It’s Not Too Late to Buy Canoo Stock at a Ground-Floor Price

The brand name Canoo (NASDAQ:GOEV) might sound funny, and the company’s electric vehicles certainly don’t look “normal.” But if you’re okay with an automaker that’s off the beaten path, then you’ll definitely want to check out GOEV stock.

A photo of an electric car with the charger plugged in.

Source: Nick Starichenko/

Not only are the vehicles themselves unusual, but Canoo’s subscription-based business model might take you by surprise. However, an argument can be made that this way of doing business will provide strong ongoing revenues.

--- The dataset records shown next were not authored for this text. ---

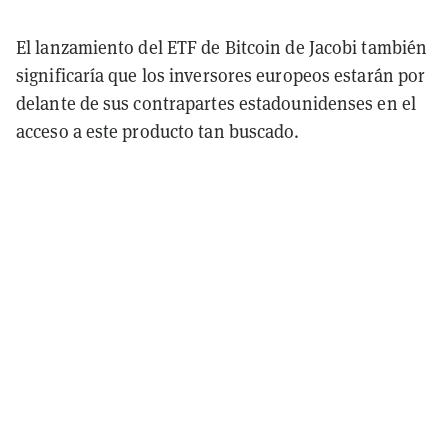
El lanzamiento del ETF de Bitcoin de Jacobi también
significaría que los inversores europeos estarán por
delante de sus contrapartes estadounidenses en el
acceso a este producto tan buscado.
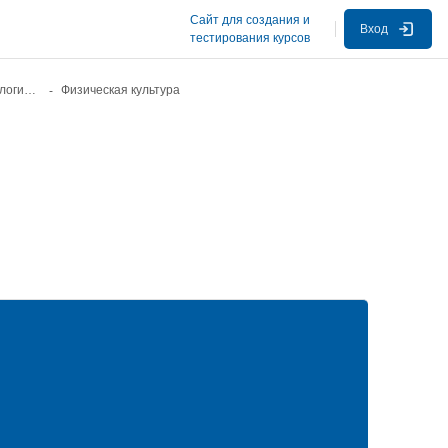
Сайт для создания и
Вход
тестирования курсов
Физическая культура, технология и охрана труда
Физическая культура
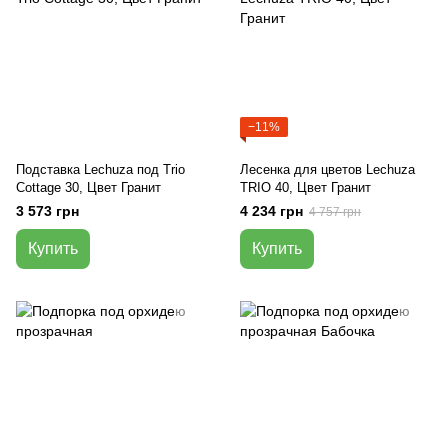
−11%
Подставка Lechuza под Trio
Лесенка для цветов Lechuza
Cottage 30, Цвет Гранит
TRIO 40, Цвет Гранит
3 573 грн
4 234 грн
4 757 грн
Купить
Купить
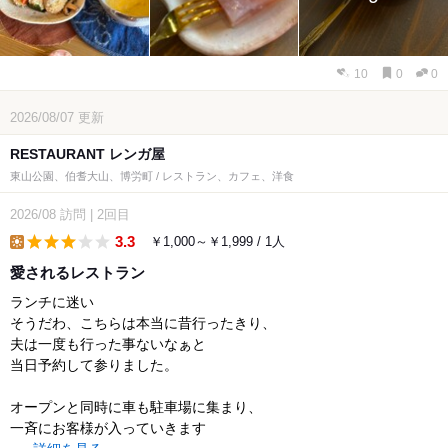
10
0
0
2026/08/07
更新
RESTAURANT レンガ屋
東山公園、伯耆大山、博労町 / レストラン、カフェ、洋食
2026/08
訪問
|
2回目
3.3
￥1,000～￥1,999 / 1人
lunch
愛されるレストラン
ランチに迷い
そうだわ、こちらは本当に昔行ったきり、
夫は一度も行った事ないなぁと
当日予約して参りました。
オープンと同時に車も駐車場に集まり、
一斉にお客様が入っていきます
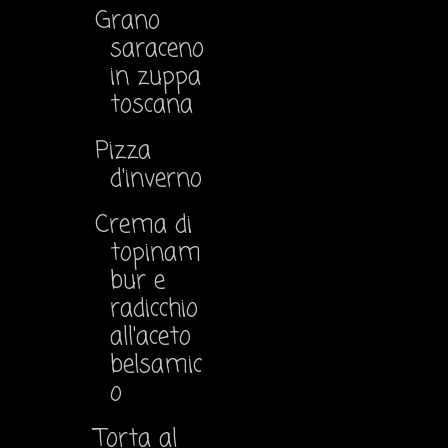
Grano
saraceno
in zuppa
toscana
Pizza
d'inverno
Crema di
topinam
bur e
radicchio
all'aceto
belsamic
o
Torta al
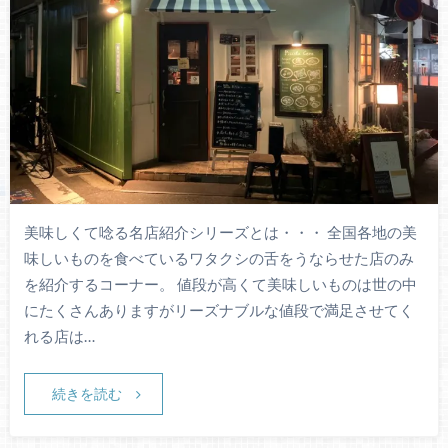
美味しくて唸る名店紹介シリーズとは・・・ 全国各地の美
味しいものを食べているワタクシの舌をうならせた店のみ
を紹介するコーナー。 値段が高くて美味しいものは世の中
にたくさんありますがリーズナブルな値段で満足させてく
れる店は…
続きを読む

You can probably already tell that GOEV stock really isn’t meant for closed-minded or extremely traditional investors. But then, folks who are willing to dive into electric-vehicle, post-SPAC stocks, are typically willing to accept some risk.

Another consideration is the price of GOEV stock, which experienced a substantial bounce in early January. So, does this mean that it’s too late to capture gains in this fascinating EV stock?

A Closer Look at GOEV Stock

Don’t expect GOEV stock to have a lot of history, as it’s a new stock that just started trading on Dec. 22. However, we can track the price action further back than that, albeit under a different stock ticker symbol.

Previously, there was a shell company known as Hennessy Capitalwhich traded on the NASDAQ Exchange under the ticker symbol HCAC.

Today HCAC stock is gone as the special purpose acquisition company (SPAC) deal was completed, so now we can trade GOEV stock. Yet GEOV didn’t get off to a great start: from Dec. 22 to Dec. 31, the stock dropped from $21 to less than $14.

On Jan. 4, I got lucky and recommended buying GOEV stock at its exact short-term bottom, which was around $12.50. By the morning of Jan. 12, the share price had risen to $16.52.

Still, this doesn’t mean that you’ve completely missed the opportunity to profit from GOEV stock. After all, it’s been as high as $24.90, and could get there again.

Carving Its Own Path

To steal a well-written phrase from InvestorPlace contributor Vince Martin, Los Angeles-based Canoo “is trying to carve its own path.”

That’s a great way of phrasing the bullish argument in favor of GOEV stock over other electric-vehicle stocks. Just the name of the company should tell you that it is a truly non-conformist automaker.

Canoo doesn’t expect to launch its first consumer model until 2022, so we’ll probably have to wait awhile to see the company’s vehicles on the roads.

But if you check out Canoo’s investor deck, you’ll see vehicles that look like they belong in a science-fiction movie. For consumers and for prospective investors, these vehicles belong in the “love them or hate them” category.

Just as importantly, Canoo’s vehicles offer “the flattest and lowest profile skateboard in the industry that enables a variety of vehicle configurations.”

A Different Business Model

To borrow from Martin again (as he undoubtedly understands car parts more than I ever will), Canoo’s skateboard is “a unique, proprietary chassis with an extremely low profile” which “allows for customized, modular vehicles with more space than their traditional counterparts.”

Thus, Canoo’s vehicles are different, inside and out. The same can be said about the company’s business model, as Canoo doesn’t sell its vehicles outright.

Rather, Canoo has a subscription-based model. In the investor presentation, the company describes it as a “No commitment subscription program that includes a vehicle and other services bundled into a single monthly payment.”

Under that description, Canoo estimates that its subscription-based business model will generate a compound annual growth rate (CAGR) of 147% from 2022 to 2025.

That’s a tremendous return on investment compared to the traditional, one-time-sale business model. Only time will tell whether a 147% CAGR is realistic, but it sure sounds enticing.

The Bottom Line

Some investors might insist on a conventional business model and traditional-looking cars. If that describes you, then GOEV stock probably isn’t right for you.

Or maybe you’re willing to take a chance on something novel and non-conformist. If that’s true, then you might be willing to say, “Can do!” to Canoo.

On the date of publication, David Moadel did not have (either directly or indirectly) any positions in the securities mentioned in this article.